I am involved in the analysis of particle physics and was hoping that someone out there could give me some idea of the Gaussian-Process correction, which I am trying to use to extrapolate some data.
I have uncertainty data that I feed to the GaussianProcess algorithm learning scikit. I include non-continents through the argument “nugget” (my implementation matches the standard example here , where my “corr” is exponential square, and the “Nugget” values are set to (dy / y) ** 2). The main problem is this: I have low absolute uncertainty (but high fractional uncertainty) at the edges of the distribution, and this leads to a predicted confidence interval that is much larger than what I expect in this area (see the chart below).

The reason that the uncertainties behave this way is because I am dealing with particle physics data, which is a histogram of particle counts observed with different values (x). These calculations follow the Poisson distribution and therefore have the uncertainty (standard deviation) sqrt (N). Thus, higher distribution reference areas have higher absolute, but less fractional uncertainty, and vice versa for lower calculation areas.
I understand, as I said, that the argument "nugget" in this function must have values (fractional uncertainty) ** 2 when working with a square exponential kernel. Therefore, it makes sense that if the predicted uncertainty is based on fractional input uncertainty, which can be large at the edges. But I do not quite understand how this happens in mathematics, and the size of the predicted SO uncertainty is much larger than the data uncertainty at the edges, which seems wrong to me.

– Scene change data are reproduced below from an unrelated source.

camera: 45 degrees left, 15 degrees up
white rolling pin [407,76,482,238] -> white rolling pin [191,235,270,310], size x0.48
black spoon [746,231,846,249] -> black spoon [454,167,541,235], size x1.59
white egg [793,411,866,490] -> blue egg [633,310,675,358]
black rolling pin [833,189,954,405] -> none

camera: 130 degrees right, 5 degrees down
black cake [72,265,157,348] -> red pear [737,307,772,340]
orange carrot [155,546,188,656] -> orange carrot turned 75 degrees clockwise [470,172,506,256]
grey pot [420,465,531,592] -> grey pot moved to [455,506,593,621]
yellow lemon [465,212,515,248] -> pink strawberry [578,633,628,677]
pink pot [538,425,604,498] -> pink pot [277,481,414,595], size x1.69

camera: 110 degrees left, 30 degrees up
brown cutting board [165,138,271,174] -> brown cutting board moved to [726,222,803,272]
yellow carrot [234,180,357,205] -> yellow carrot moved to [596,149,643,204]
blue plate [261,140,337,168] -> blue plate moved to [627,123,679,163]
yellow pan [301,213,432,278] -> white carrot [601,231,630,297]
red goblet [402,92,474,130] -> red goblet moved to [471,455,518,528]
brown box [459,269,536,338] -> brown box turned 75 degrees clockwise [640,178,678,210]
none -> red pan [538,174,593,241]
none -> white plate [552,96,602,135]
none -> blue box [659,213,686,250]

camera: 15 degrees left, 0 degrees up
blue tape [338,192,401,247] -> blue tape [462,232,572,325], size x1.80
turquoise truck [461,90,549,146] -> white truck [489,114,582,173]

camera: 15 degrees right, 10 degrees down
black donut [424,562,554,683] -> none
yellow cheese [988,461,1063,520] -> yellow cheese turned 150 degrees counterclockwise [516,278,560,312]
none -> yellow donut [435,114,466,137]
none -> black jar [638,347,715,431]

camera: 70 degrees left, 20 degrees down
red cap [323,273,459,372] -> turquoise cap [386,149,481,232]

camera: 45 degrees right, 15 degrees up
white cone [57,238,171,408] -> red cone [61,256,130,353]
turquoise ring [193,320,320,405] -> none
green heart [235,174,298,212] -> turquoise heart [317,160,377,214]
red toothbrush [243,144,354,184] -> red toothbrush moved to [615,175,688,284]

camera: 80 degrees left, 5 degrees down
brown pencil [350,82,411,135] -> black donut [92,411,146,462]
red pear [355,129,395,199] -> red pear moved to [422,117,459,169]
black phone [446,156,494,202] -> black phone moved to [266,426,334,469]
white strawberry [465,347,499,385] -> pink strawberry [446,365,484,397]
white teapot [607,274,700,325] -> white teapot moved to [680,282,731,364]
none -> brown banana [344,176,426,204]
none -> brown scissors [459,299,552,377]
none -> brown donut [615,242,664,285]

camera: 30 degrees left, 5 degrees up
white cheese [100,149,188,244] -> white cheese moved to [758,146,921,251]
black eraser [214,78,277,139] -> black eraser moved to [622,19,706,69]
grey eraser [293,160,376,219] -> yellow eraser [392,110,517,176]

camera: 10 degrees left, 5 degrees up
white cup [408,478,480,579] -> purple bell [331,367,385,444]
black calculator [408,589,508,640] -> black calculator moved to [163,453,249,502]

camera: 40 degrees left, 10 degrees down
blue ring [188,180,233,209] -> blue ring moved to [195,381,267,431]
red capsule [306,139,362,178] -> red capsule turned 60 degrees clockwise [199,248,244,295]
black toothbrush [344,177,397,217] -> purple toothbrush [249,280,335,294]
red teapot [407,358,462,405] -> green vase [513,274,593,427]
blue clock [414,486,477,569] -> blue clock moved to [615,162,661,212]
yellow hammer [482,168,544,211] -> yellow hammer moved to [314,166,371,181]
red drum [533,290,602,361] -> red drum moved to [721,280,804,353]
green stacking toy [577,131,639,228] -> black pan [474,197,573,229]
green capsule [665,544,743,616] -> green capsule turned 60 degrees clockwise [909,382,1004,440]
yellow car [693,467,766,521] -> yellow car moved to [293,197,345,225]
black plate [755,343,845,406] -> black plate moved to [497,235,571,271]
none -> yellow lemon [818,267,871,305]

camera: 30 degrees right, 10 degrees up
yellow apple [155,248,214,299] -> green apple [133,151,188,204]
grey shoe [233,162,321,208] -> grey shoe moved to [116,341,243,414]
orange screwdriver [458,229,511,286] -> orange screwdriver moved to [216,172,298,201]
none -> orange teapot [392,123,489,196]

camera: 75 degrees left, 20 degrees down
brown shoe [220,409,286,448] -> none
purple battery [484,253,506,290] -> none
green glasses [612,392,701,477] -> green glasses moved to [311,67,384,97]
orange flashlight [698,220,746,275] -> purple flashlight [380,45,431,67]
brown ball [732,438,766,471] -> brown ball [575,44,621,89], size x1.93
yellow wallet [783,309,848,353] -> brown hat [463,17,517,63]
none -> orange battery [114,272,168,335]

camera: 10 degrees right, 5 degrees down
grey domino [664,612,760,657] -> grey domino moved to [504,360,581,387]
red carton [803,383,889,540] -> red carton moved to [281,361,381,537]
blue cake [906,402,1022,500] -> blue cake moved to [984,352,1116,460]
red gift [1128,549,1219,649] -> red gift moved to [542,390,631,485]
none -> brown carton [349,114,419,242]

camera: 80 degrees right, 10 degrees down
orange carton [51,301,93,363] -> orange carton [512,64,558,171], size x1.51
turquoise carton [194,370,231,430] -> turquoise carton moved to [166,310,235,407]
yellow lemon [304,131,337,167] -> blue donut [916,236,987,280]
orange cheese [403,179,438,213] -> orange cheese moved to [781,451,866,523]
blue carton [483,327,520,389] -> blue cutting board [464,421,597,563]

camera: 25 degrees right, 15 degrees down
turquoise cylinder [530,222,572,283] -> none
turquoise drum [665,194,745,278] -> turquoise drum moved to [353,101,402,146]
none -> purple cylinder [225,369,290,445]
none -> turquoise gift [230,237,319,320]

Can anyone comment on what is happening here? Is this behavior as expected? If so, why? Any thoughts or links to further reading on this subject would be greatly appreciated!
I will leave you with a few important caveats:
1) there are several data points with zero samples at the edges of the distribution. This gives rise to a kink in the fractional uncertainty for the "nugget", because (sqrt (0) / 0) ** 2 is not very happy. I made an adjustment here by simply setting the nugget value for these points to 1.0, which corresponds to the value you get if this is score 1. I believe this is a normal approximation that affects the question, but I don’t understand. I think it will fundamentally change a problem.
2) The data I'm working with is actually the 2nd histogram (i.e. one independent variable (say x), another (y) and counters as a dependent variable (z)). The graph shown is the 1st fragment of 2d data and prediction (i.e., Z vs x integrated in a small range of y). I don’t think it really addresses the issue, but I thought I mentioned it.